## Your task
The required output is the exact run of lines below that opens at the line with "- mass: (x=200, y=155)–(x=276, y=226)" and closes at the line with "- analysis volume".

## Information given
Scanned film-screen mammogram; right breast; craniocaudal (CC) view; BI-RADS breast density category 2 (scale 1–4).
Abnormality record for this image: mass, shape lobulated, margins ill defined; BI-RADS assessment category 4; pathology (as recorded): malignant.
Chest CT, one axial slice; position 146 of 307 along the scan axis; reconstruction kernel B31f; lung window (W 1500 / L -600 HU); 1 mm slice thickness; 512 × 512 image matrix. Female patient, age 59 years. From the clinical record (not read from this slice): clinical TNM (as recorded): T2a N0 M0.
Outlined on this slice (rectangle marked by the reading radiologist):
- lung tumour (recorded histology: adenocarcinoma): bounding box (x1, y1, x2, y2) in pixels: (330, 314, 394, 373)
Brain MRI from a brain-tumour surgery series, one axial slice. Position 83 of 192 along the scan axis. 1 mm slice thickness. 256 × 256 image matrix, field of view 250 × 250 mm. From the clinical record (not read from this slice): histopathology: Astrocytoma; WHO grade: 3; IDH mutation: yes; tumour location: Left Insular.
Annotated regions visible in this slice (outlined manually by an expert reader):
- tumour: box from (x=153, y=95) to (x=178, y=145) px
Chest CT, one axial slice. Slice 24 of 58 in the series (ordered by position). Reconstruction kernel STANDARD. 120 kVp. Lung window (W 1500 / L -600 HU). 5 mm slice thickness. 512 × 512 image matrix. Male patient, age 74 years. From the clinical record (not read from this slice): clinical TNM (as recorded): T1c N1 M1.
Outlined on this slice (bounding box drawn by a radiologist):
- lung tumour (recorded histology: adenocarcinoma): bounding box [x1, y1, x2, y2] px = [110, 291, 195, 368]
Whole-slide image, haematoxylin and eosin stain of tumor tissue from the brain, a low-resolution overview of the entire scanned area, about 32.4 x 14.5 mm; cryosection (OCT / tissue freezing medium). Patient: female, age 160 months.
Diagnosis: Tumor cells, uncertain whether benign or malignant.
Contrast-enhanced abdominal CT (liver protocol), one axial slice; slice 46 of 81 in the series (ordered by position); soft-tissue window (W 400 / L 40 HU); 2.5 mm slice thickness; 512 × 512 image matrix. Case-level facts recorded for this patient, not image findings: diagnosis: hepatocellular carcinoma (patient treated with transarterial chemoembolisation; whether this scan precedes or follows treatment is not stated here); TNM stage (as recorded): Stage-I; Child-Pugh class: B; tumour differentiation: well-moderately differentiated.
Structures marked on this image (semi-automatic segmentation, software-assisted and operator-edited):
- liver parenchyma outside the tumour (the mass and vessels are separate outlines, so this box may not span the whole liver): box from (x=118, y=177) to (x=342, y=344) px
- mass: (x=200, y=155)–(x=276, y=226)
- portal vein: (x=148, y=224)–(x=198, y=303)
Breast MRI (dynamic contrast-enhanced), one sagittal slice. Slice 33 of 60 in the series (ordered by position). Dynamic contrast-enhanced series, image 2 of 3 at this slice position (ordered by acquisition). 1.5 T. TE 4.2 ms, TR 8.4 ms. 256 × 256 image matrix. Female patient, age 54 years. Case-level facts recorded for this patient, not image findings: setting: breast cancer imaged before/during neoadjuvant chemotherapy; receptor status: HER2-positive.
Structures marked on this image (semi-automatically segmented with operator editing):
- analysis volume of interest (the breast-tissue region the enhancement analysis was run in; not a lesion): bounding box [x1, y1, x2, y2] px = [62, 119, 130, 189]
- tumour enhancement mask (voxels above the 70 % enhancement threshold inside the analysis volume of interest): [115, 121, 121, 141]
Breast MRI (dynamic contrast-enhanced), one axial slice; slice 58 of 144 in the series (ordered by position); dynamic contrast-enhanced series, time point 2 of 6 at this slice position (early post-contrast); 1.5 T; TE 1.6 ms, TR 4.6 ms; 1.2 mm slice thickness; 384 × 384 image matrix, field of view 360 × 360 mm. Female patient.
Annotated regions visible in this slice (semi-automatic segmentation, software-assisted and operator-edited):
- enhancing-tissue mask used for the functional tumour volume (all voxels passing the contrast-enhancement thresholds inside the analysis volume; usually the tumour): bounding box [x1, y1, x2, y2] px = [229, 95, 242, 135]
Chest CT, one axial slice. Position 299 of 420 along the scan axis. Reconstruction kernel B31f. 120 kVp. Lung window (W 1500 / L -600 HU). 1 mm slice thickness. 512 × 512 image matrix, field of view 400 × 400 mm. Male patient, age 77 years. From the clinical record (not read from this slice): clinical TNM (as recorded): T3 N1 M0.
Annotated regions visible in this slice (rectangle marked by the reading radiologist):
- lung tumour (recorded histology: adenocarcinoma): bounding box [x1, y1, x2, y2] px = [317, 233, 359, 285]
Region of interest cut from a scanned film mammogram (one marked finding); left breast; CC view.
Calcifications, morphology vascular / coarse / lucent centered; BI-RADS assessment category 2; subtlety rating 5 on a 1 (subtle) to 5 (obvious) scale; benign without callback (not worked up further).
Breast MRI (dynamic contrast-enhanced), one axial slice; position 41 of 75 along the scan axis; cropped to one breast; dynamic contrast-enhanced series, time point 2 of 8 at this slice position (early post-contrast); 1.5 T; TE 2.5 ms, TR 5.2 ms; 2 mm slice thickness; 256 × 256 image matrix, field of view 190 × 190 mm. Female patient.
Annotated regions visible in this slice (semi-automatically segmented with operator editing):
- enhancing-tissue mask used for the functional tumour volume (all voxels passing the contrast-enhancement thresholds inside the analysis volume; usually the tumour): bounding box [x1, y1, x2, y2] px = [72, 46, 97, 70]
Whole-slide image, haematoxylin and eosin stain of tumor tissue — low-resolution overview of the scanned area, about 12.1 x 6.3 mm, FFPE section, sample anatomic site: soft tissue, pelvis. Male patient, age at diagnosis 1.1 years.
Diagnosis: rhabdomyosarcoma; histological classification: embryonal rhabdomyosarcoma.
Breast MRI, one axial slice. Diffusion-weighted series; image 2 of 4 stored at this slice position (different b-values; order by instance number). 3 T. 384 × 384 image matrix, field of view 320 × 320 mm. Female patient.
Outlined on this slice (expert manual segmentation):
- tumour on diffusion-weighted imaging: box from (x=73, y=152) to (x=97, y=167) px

## Response for this exercise
- mass: (x=200, y=155)–(x=276, y=226)
- portal vein: (x=148, y=224)–(x=198, y=303)
Breast MRI (dynamic contrast-enhanced), one sagittal slice. Slice 33 of 60 in the series (ordered by position). Dynamic contrast-enhanced series, image 2 of 3 at this slice position (ordered by acquisition). 1.5 T. TE 4.2 ms, TR 8.4 ms. 256 × 256 image matrix. Female patient, age 54 years. Case-level facts recorded for this patient, not image findings: setting: breast cancer imaged before/during neoadjuvant chemotherapy; receptor status: HER2-positive.
Structures marked on this image (semi-automatically segmented with operator editing):
- analysis volume of interest (the breast-tissue region the enhancement analysis was run in; not a lesion): bounding box [x1, y1, x2, y2] px = [62, 119, 130, 189]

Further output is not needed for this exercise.